Two months later, he returns to the subject in these terms:—
"I must tell you, by the way, that I owe reparation to the memory of the Champmeslé, who died in a sufficiently good state of mind, after having renounced the play, very repentant for her past life, but especially distressed at having to die."
"There is no conversion," very justly remarks M. Larroumet, "that can possibly excuse such language as this."
Mlle. de Champmeslé left behind her two brilliant pupils. The first was Mlle. Duclos, daughter of a former member of the Marais troupe named Châteauneuf, who made her début at the Comédie-Française in 1693, and was soon afterwards engaged to understudy the great actress in first tragedy parts. She excelled in rôles requiring "majesty of bearing and the impetuous sway of passion," and in such secured several notable successes; but her style both of speaking and acting seems to have been very artificial. She was, moreover, cursed with a most abominable temper, which made her a perfect terror to her colleagues at rehearsals, and which she could not always control, even before the audience. At the first performance of La Motte's Inès de Castro, in 1723, a scene which was intended to be intensely pathetic excited the merriment of the pit, upon which Mlle. Duclos, who was playing Inès, stopped the performance, and coming to the front of the stage, shouted angrily, "Foolish pit! You are laughing at the finest thing in the play." On another occasion, when Dancourt apologised to the audience for the lady's non-appearance in one of her most popular rôles, at the same time indicating, by a significant gesture, the cause of her indisposition, the actress, who happened to be standing in the wings, rushed on to the stage, beside herself with passion, and soundly boxed her facetious colleague's ears, amid roars of laughter. In 1733, when in her fifty-sixth year, Mlle. Duclos was foolish enough to marry an actor named Duchemin, a youth scarcely seventeen! Two years later, she was compelled to obtain a separation from her juvenile husband, whom she alleged had "maltreated her daily," and dealt her "coups de pied et de poing tant sur le corps que sur le visage." Mlle. Duclos's most successful creation was Zénobie, in the Rhadaminthe et Zénobie of Crébillon, and among her other impersonations were Ariane, in Thomas Corneille's play of that name, Josabeth, in Athalie, Hersélie in La Motte's Romulus, and the title-part in the Électre of Longpierre. She retired, in 1733, with a pension of 1000 livres from the theatre, and another of the same amount from the court, which she enjoyed for twelve years.

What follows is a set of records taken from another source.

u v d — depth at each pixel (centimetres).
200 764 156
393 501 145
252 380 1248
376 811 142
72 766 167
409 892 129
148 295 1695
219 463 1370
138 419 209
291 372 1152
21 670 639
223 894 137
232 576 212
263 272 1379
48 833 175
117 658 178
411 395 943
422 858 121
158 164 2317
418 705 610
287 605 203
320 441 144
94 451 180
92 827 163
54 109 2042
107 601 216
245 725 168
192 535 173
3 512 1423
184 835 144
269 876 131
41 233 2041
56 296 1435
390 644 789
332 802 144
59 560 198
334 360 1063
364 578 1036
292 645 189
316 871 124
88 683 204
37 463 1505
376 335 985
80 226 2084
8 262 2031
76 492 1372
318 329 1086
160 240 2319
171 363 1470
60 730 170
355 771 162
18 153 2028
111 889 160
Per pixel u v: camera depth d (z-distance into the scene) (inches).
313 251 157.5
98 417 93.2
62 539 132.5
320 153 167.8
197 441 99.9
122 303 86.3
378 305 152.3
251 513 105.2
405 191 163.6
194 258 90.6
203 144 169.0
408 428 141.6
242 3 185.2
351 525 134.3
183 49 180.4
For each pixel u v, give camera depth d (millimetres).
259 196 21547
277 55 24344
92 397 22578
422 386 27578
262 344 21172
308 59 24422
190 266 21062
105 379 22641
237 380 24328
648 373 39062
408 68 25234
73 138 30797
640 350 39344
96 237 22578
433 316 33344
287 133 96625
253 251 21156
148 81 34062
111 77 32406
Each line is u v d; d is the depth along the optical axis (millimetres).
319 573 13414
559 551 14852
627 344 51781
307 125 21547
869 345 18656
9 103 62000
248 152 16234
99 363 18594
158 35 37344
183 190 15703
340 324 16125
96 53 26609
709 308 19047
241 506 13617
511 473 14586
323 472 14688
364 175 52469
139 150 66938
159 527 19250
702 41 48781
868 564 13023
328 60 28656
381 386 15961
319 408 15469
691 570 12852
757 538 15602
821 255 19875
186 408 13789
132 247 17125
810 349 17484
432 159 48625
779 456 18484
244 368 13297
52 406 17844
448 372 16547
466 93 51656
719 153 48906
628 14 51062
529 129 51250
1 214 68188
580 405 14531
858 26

The second of Mlle. de Champmeslé's pupils was her own niece, Charlotte Desmares, of whom we have already spoken. After playing in child-parts for some years at the Comédie-Française, Mlle. Desmares made her début in 1699, the year after her aunt's death. She was an exceedingly pretty young woman, and, though inferior to Mlle. Duclos in declamatory tragedy, greatly her superior in pathetic rôles. Her best tragedy parts were Iphigénie in La Grange-Chancel's Oreste et Pilade, which had been Mlle. de Champmeslé's last creation, Sémiramis in Crébillon's play of that name, Jocaste in the Œdipe of Voltaire, and Antigone in La Motte's Machabées, which crowned her career. She was even more successful in comedy, and no better soubrette had been seen since the days of Madeleine Béjart. In 1715, she became the mistress of the Regent d'Orléans, by whom she had a daughter. "My son," wrote the old Duchesse d'Orléans, "has been presented with a daughter by the Desmares. She tried to pass off another child on him as his, but he replied, 'Non, celui-ci est par trop Arlequin.'"
Mlle. Desmares retired from the stage in 1721, and died in 1743 at the age of sixty-one.
Charles de Champmeslé did not long survive his wife. A curious story attaches to his death. On the night of August 19-20, 1701, he dreamed that his dead mother and his wife appeared to him and beckoned him to follow them. Convinced that this dream was a warning of his approaching death, he went, early the following morning, to the church of the Cordeliers, and, handing the sacristan a thirty-sol piece, requested him to have two Requiem Masses said for the souls of his departed relatives. Then, as the monk was about to return him the change—the fee for a Mass was ten sols—the actor exclaimed: "Keep the balance and say a third Mass for me; I will stay and listen to it." On leaving the church, Champmeslé made his way to a tavern adjoining the Comédie-Française, and sat down on a bench by the door, where he remained for some time, deep in thought. Presently he entered the theatre and walked about the foyer, muttering to himself the old proverb: "Adieu, paniers! vendanges sont faites" ("Farewell, baskets! the grapes are gathered"). He repeated this so often, and his manner appeared so strange, that his colleagues feared his mind had suddenly become affected. But, after a while, he recovered his usual cheerfulness, and invited his brother-in-law, Nicolas Desmares, and several others to dine with him at the tavern, in order to settle some dispute which had arisen between two of them. Scarcely, however, had they reached the door, than Champmeslé staggered, put his hands to his forehead, and fell, face downwards, on the floor. When his friends raised him up, he was dead.